Robotic Study Could Lead to Quicker Regenerative Medicine Research

The study of robotics has been known to yield benefits for humans in a variety of ways; however, a new research study suggests possible benefits but on a different scale.  Apparently, the University of Washington has revealed that research with robots has produced a way to grow mini-organs thanks to stem cells taken from a human.  This robotic approach might accelerate research in regenerative medicine as well as drug discovery.

Last week, Science News reported that the University of Washington Health Sciences/UW Medicine has created a robotic system that can automate the production of mini-organs that are human that are derived from stem cells.  The capability to mass produce quickly organoids promises to expand how mini-organs might be used in drug discovery as well as in basic research.


The system was tasked in the production of kidney organoids, which included models regarding polycystic kidney disease.  Also, the robots had been programmed to study the organoids they created.

New Weapon in Fighting Disease

Benjamin Freedman is an assistant professor of medicine, Division of Nephrology, at the UW School of Medicine who promises that this advance will greatly increase the use of these mini-organs within basic research and in the discovery of new drugs.  He also stated that this is a new secret weapon in our fight against disease.

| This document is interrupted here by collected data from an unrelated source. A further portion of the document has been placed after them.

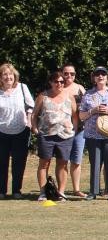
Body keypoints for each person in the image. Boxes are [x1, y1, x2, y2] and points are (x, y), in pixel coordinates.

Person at [78, 67, 108, 200]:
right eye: (97, 74)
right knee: (95, 163)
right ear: (93, 77)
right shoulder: (88, 94)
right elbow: (81, 116)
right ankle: (93, 192)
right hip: (93, 135)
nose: (100, 76)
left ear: (107, 77)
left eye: (103, 74)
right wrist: (93, 111)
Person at [30, 71, 75, 200]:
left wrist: (74, 130)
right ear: (50, 82)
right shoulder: (43, 96)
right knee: (44, 164)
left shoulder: (69, 96)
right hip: (46, 135)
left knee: (62, 164)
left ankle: (61, 192)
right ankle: (43, 192)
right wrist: (35, 128)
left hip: (65, 136)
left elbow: (75, 116)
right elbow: (34, 114)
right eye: (56, 81)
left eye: (62, 82)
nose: (59, 84)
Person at [0, 63, 35, 198]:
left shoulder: (22, 87)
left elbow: (30, 105)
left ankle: (16, 191)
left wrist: (29, 120)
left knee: (18, 163)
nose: (8, 77)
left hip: (21, 130)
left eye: (10, 74)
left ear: (14, 76)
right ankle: (1, 191)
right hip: (2, 131)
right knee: (1, 162)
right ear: (1, 77)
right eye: (5, 74)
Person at [61, 64, 87, 198]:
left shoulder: (80, 88)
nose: (69, 76)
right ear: (62, 74)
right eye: (66, 73)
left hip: (80, 130)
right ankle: (62, 189)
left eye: (72, 74)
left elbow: (87, 107)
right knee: (63, 161)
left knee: (76, 161)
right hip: (63, 131)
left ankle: (76, 189)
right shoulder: (58, 88)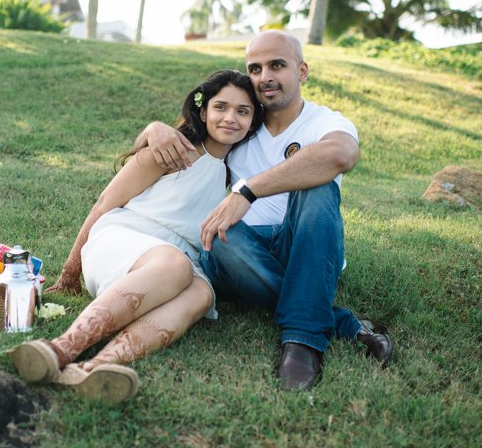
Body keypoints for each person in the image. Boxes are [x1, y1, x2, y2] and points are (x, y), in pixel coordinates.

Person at [142, 30, 393, 391]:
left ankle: (303, 341)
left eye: (277, 65)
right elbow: (181, 139)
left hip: (305, 242)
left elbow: (340, 155)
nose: (264, 77)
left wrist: (247, 190)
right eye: (255, 68)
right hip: (242, 252)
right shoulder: (241, 125)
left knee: (319, 183)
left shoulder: (325, 121)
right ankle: (340, 322)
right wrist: (153, 129)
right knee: (216, 234)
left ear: (302, 71)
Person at [9, 70, 264, 403]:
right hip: (125, 237)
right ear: (204, 112)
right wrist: (70, 272)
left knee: (202, 295)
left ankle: (95, 368)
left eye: (243, 111)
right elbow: (105, 203)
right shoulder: (172, 149)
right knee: (175, 266)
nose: (231, 118)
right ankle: (59, 349)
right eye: (221, 107)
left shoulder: (235, 171)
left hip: (178, 257)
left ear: (252, 119)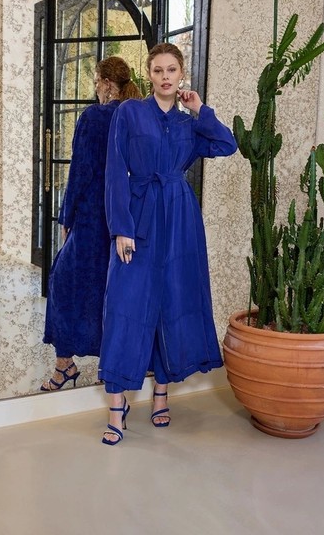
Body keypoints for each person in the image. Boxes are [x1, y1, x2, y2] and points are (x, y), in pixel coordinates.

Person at [98, 42, 238, 444]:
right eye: (158, 70)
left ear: (181, 75)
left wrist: (200, 109)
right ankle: (117, 406)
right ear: (149, 74)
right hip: (138, 216)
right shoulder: (129, 113)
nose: (164, 77)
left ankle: (161, 394)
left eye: (171, 70)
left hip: (179, 219)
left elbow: (227, 144)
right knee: (125, 304)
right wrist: (121, 228)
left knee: (171, 301)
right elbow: (114, 170)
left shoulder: (187, 122)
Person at [41, 56, 142, 391]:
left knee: (62, 283)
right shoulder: (138, 114)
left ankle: (64, 365)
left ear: (107, 84)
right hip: (127, 217)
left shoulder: (95, 117)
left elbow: (81, 171)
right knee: (110, 291)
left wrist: (67, 215)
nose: (95, 87)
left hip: (93, 217)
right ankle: (107, 367)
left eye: (96, 81)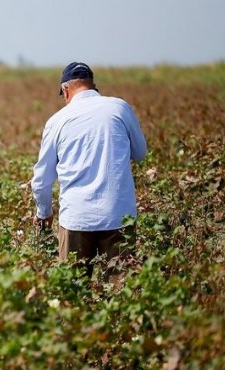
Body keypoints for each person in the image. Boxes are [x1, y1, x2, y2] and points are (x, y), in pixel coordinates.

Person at [31, 62, 147, 278]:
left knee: (73, 294)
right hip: (118, 215)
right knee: (121, 294)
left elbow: (41, 180)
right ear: (94, 86)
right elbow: (140, 153)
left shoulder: (57, 121)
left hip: (76, 218)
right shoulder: (119, 108)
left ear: (66, 90)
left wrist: (44, 213)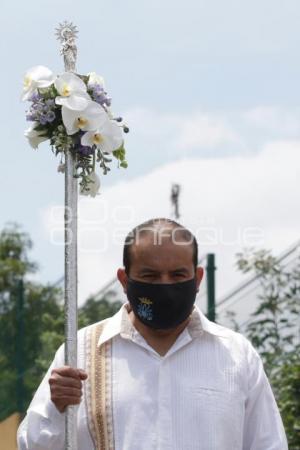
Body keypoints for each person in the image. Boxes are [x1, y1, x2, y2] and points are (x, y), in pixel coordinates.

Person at [17, 218, 288, 450]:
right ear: (124, 280)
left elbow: (269, 444)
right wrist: (57, 407)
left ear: (198, 278)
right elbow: (32, 446)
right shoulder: (80, 352)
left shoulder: (236, 355)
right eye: (150, 276)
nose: (165, 286)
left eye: (178, 274)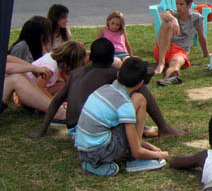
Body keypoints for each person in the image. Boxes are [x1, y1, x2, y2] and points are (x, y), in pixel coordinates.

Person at [31, 38, 186, 140]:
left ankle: (150, 129)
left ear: (90, 58)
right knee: (140, 89)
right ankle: (163, 127)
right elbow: (141, 79)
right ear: (112, 59)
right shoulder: (111, 74)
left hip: (73, 132)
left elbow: (55, 101)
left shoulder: (76, 74)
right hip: (92, 131)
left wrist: (42, 131)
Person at [74, 56, 169, 176]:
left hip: (84, 151)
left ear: (118, 74)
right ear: (140, 84)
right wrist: (160, 155)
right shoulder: (125, 105)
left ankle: (93, 164)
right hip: (101, 151)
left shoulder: (103, 89)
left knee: (128, 115)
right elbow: (136, 151)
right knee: (140, 99)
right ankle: (134, 162)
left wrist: (148, 146)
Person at [153, 0, 209, 85]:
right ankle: (161, 63)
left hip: (180, 51)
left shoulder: (196, 18)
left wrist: (206, 54)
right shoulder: (173, 13)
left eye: (181, 4)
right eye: (177, 4)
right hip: (163, 48)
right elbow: (164, 14)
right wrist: (174, 20)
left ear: (189, 5)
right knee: (168, 23)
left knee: (176, 63)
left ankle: (169, 78)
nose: (178, 7)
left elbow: (201, 36)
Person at [2, 55, 66, 119]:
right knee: (16, 79)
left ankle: (56, 108)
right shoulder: (51, 65)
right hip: (21, 96)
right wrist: (33, 68)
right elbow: (5, 67)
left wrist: (32, 67)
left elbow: (6, 58)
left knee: (18, 75)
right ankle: (58, 112)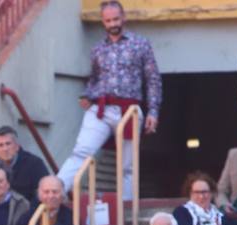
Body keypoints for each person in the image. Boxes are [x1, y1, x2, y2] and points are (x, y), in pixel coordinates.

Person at [54, 1, 161, 199]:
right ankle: (54, 190)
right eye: (108, 20)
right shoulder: (97, 49)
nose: (113, 23)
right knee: (82, 151)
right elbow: (94, 79)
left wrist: (153, 111)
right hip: (101, 108)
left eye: (116, 19)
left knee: (127, 166)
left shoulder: (140, 44)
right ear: (103, 22)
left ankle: (127, 209)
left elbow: (153, 79)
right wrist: (88, 94)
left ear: (124, 18)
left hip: (129, 110)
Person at [0, 126, 50, 206]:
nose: (5, 149)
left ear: (17, 146)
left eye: (8, 144)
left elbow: (44, 194)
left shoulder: (35, 164)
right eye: (0, 145)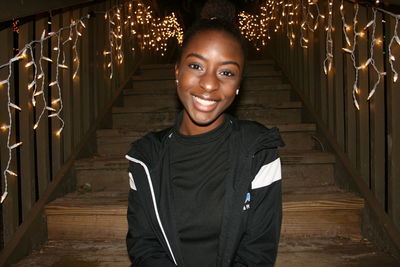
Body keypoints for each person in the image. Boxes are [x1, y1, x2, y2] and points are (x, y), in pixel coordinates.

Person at [125, 18, 284, 267]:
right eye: (196, 66)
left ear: (239, 84)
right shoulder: (146, 157)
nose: (209, 83)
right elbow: (144, 247)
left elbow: (258, 253)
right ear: (177, 71)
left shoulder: (258, 151)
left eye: (226, 72)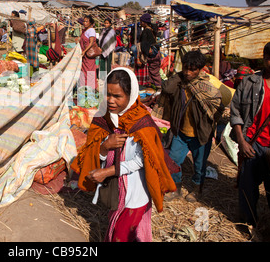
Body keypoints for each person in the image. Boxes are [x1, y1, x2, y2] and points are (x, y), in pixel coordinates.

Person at [70, 68, 176, 242]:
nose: (111, 100)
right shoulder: (102, 118)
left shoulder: (142, 122)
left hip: (136, 193)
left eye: (117, 96)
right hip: (115, 191)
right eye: (108, 94)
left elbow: (141, 160)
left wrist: (108, 172)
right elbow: (93, 153)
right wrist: (105, 147)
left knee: (121, 235)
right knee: (117, 227)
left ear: (131, 95)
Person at [153, 50, 223, 202]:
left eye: (192, 70)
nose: (188, 72)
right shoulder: (179, 83)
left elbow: (218, 108)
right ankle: (176, 189)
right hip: (181, 132)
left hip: (200, 134)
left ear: (200, 69)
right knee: (173, 160)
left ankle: (197, 189)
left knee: (199, 165)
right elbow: (166, 88)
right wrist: (178, 75)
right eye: (185, 68)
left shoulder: (206, 87)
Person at [230, 39, 270, 235]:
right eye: (269, 59)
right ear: (263, 59)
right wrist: (241, 141)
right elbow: (235, 113)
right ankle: (249, 223)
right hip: (253, 143)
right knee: (247, 188)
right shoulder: (250, 83)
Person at [139, 13, 162, 88]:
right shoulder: (151, 29)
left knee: (154, 72)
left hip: (153, 55)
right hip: (155, 53)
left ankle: (159, 87)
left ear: (145, 22)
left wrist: (146, 54)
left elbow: (145, 44)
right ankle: (153, 88)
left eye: (141, 21)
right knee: (152, 72)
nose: (140, 23)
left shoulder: (146, 31)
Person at [79, 15, 98, 90]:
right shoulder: (85, 30)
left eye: (86, 21)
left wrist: (84, 51)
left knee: (89, 71)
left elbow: (91, 42)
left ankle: (91, 87)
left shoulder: (91, 30)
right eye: (84, 21)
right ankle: (85, 86)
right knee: (84, 71)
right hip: (84, 55)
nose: (85, 23)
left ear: (90, 23)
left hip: (88, 54)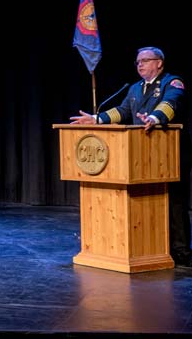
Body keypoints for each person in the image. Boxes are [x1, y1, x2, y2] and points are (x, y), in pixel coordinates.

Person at [70, 46, 190, 267]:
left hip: (168, 154)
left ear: (159, 63)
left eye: (145, 60)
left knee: (175, 202)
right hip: (141, 154)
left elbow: (172, 103)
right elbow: (123, 112)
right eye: (137, 62)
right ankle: (151, 246)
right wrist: (96, 119)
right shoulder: (134, 88)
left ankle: (181, 251)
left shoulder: (172, 82)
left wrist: (154, 118)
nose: (140, 65)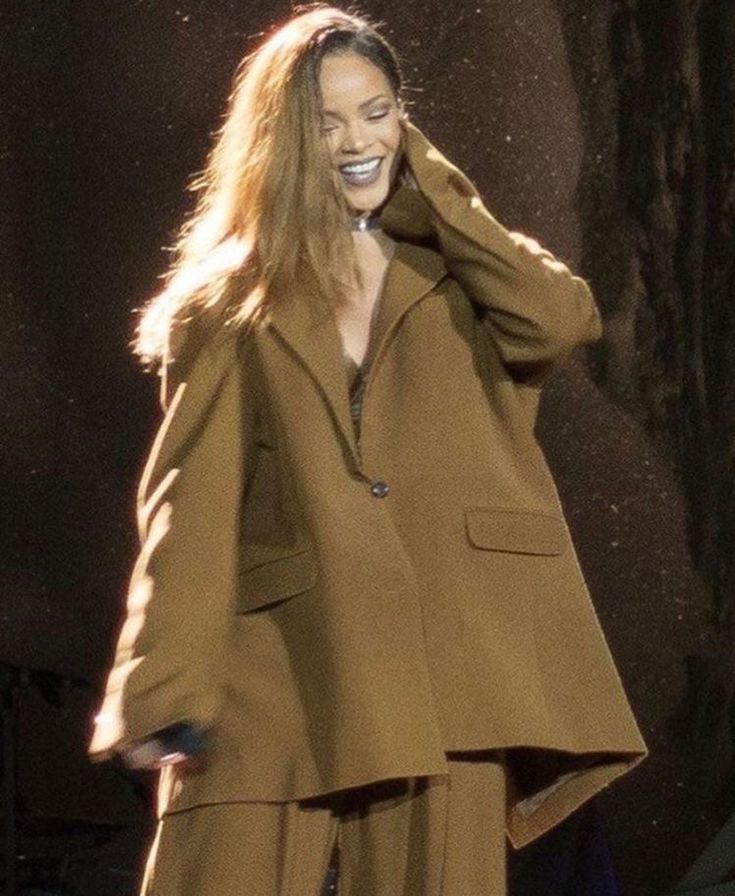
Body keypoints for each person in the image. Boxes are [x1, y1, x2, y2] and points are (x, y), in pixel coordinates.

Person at [89, 6, 647, 895]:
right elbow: (186, 501)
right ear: (282, 138)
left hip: (447, 659)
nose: (357, 139)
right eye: (326, 120)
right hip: (277, 664)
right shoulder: (229, 301)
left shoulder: (464, 275)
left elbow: (558, 318)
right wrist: (165, 688)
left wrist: (433, 190)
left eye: (377, 110)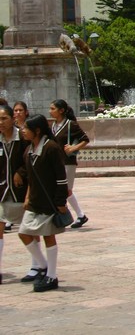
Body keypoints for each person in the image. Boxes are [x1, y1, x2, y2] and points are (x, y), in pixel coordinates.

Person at [17, 114, 68, 292]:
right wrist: (27, 197)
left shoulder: (51, 148)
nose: (23, 131)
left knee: (48, 236)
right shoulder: (29, 149)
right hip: (35, 201)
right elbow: (31, 177)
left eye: (26, 128)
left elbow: (61, 178)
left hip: (49, 202)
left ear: (36, 131)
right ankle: (43, 265)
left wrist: (60, 202)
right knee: (24, 232)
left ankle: (52, 276)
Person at [50, 99, 90, 228]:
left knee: (66, 190)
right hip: (57, 162)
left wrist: (73, 148)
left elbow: (85, 139)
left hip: (68, 162)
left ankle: (78, 214)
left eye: (53, 109)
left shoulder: (70, 125)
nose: (50, 111)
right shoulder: (54, 125)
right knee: (62, 189)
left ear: (61, 110)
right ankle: (78, 215)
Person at [0, 104, 29, 284]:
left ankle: (38, 265)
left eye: (4, 118)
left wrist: (21, 172)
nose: (0, 122)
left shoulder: (23, 137)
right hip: (2, 190)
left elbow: (32, 159)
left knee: (28, 231)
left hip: (21, 191)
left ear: (13, 118)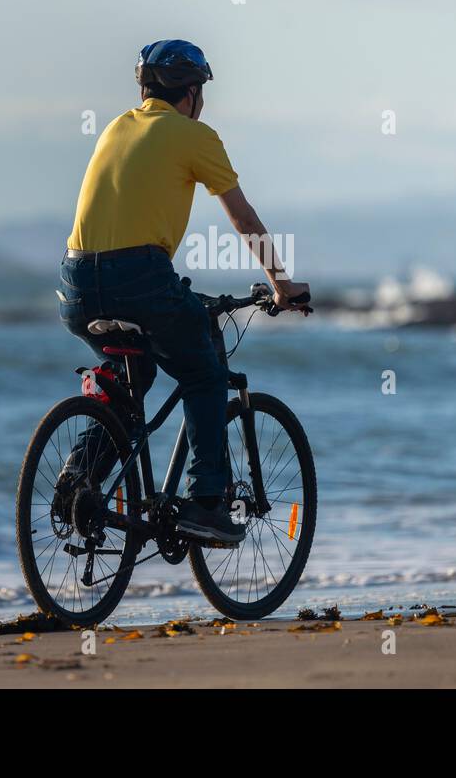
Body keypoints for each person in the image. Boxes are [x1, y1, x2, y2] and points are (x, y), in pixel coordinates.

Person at [57, 39, 310, 544]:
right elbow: (242, 216)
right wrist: (281, 286)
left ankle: (80, 477)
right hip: (140, 276)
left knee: (133, 378)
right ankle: (206, 503)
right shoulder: (194, 136)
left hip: (76, 281)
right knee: (203, 373)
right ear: (190, 92)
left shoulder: (116, 127)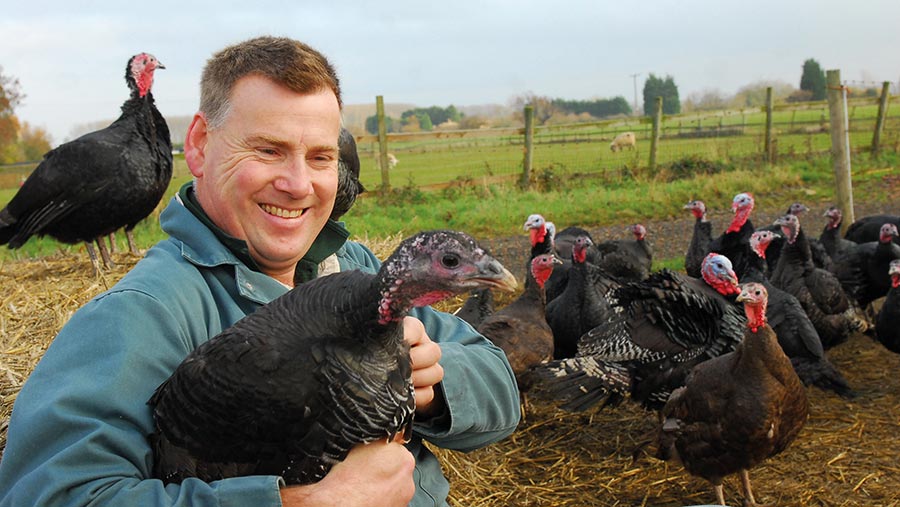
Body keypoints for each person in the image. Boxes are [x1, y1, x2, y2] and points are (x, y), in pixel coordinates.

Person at [0, 36, 521, 507]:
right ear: (200, 146)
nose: (298, 184)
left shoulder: (358, 269)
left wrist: (432, 387)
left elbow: (500, 387)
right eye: (268, 150)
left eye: (320, 157)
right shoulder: (144, 315)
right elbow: (49, 496)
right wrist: (299, 504)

This new technique will be described in a report that has already been published in the online journal known as Cell Stem Cell.   The lead authors were research scientists Nelly Cruz and Stefan Czemiecki from the Freedman lab as well as Dr. Jennifer Harder, who is an assistant professor of internal medicine and Division of Nephrology at the University of Michigan School of Medicine; she is known as a specialist in kidney disease.


Why This Approach Differs from Previous Attempts

The study states that the robotic system that the researchers used was to automate the procedure of producing organoids from growing stem cells.  While it is true that similar approaches have gained success with adult stem cells, this report is the first time of automating successfully the manufacture of organoids not by using adult but from pluripotent stem cells.  This type of cell is capable and versatile of transforming into any type of organ.

Freedman pointed out that ordinarily, just setting up an experiment of this magnitude would take a researcher all day, while the robot can do it in 20 minutes.  He added that on top of that, the robot doesn’t get tired and make mistakes.  There’s no question. For repetitive, tedious tasks like this, robots do a better job than humans.

Furthermore, the researchers had the robots trained to analyze and process the organoids that were produced.  Harder, along with her colleagues, were working out of the University of Michigan Kidney Center and utilized a cutting-edge and automated technique known as single cell RNA sequencing; this was used to recognize all the variations of cells discovered in the organoids.


According to Harder, we established that these organoids do resemble developing kidneys, but also that they contain non-kidney cells that had not previously been characterized in these cultures.  Freedman went on to add that these findings give us a better idea of the nature of these organoids and provide a baseline from which we can make improvements.  The value of this high-throughput platform is that we can now alter our procedure at any point, in many different ways, and quickly see which of these changes produces a better result.

Hopefully, further research will produce results that can be used successfully in the fight against disease.